Brief:
Down to the last line, restate the records below word for word, dropping every image.
(Beginning of Data to process)
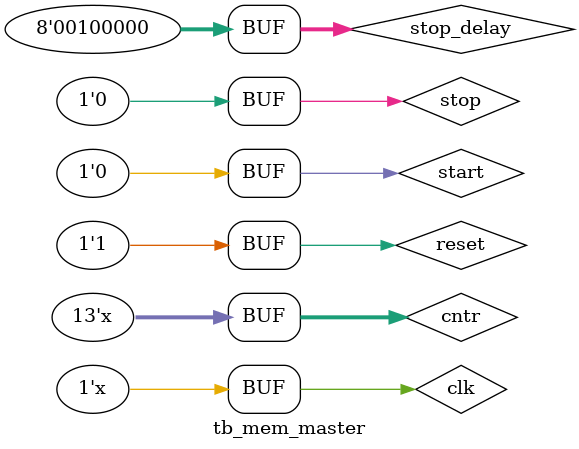
<source format=v>
`timescale 1ns/100ps
module tb_mem_master();

reg reset;
reg clk;
reg start;
reg stop;
reg [7:0] stop_delay;
reg [12:0] cntr;

wire av_cs;
wire av_write;
wire [7:0] av_addr;
wire [7:0] ram_ptr;
wire stop_detected;
wire buffer_full;
wire [7:0] sample_size;
wire [12:0] pulse_abs_coord;


initial 
     begin
	 reset=1;
	 clk=1;
	 start=0;
	 stop=0;
	 stop_delay=16;
	 cntr=0;
	 
	 #100
	 reset=0;
	 #50
	 start<=1;
	 #10
	 start<=0;
	 #5000
	 stop<=1;
	 #10
	 stop<=0;
	 #1000
	 reset<=1;
	 #10 
	 stop_delay<=32;
	 reset<=0;
	 #100
	 start<=1;
	 #10
	 start<=0;
	 #1500
	 stop<=1;
	 #10
	 stop<=0;
	 #500
	 reset<=1;
	 end 

	 
always #5 clk<=~clk;
always #10 cntr<=cntr+1;

memory_master u0
(
.reset(reset), //reset 
.ref_clk(clk), //reference clk
.start(start),//start pulse for recording
.stop(stop), //stop pulse for recording
.stop_delay(stop_delay), //delay from stop pulse to the end of recording
.coarse_counter(cntr),
//avalon mm master
.av_cs(av_cs),
.av_addr(av_addr),
.av_write(av_write),
//Status signals
.ram_ptr(ram_ptr), //current value of RAM pointer (memory master bus)
.stop_detected(stop_detected), //stop pulse detected, flag
.buffer_full(buffer_full), //process of recording was stoped
.sample_size(sample_size), //count of samples recorded after start-pulse
.pulse_abs_coord(pulse_abs_coord) //absolute position of the pulse
);

endmodule 
</source>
(End of Data to process)
Solution for this task:
<source format=v>
`timescale 1ns/100ps
module tb_mem_master();

reg reset;
reg clk;
reg start;
reg stop;
reg [7:0] stop_delay;
reg [12:0] cntr;

wire av_cs;
wire av_write;
wire [7:0] av_addr;
wire [7:0] ram_ptr;
wire stop_detected;
wire buffer_full;
wire [7:0] sample_size;
wire [12:0] pulse_abs_coord;


initial 
     begin
	 reset=1;
	 clk=1;
	 start=0;
	 stop=0;
	 stop_delay=16;
	 cntr=0;
	 
	 #100
	 reset=0;
	 #50
	 start<=1;
	 #10
	 start<=0;
	 #5000
	 stop<=1;
	 #10
	 stop<=0;
	 #1000
	 reset<=1;
	 #10 
	 stop_delay<=32;
	 reset<=0;
	 #100
	 start<=1;
	 #10
	 start<=0;
	 #1500
	 stop<=1;
	 #10
	 stop<=0;
	 #500
	 reset<=1;
	 end 

	 
always #5 clk<=~clk;
always #10 cntr<=cntr+1;

memory_master u0
(
.reset(reset), //reset 
.ref_clk(clk), //reference clk
.start(start),//start pulse for recording
.stop(stop), //stop pulse for recording
.stop_delay(stop_delay), //delay from stop pulse to the end of recording
.coarse_counter(cntr),
//avalon mm master
.av_cs(av_cs),
.av_addr(av_addr),
.av_write(av_write),
//Status signals
.ram_ptr(ram_ptr), //current value of RAM pointer (memory master bus)
.stop_detected(stop_detected), //stop pulse detected, flag
.buffer_full(buffer_full), //process of recording was stoped
.sample_size(sample_size), //count of samples recorded after start-pulse
.pulse_abs_coord(pulse_abs_coord) //absolute position of the pulse
);

endmodule 
</source>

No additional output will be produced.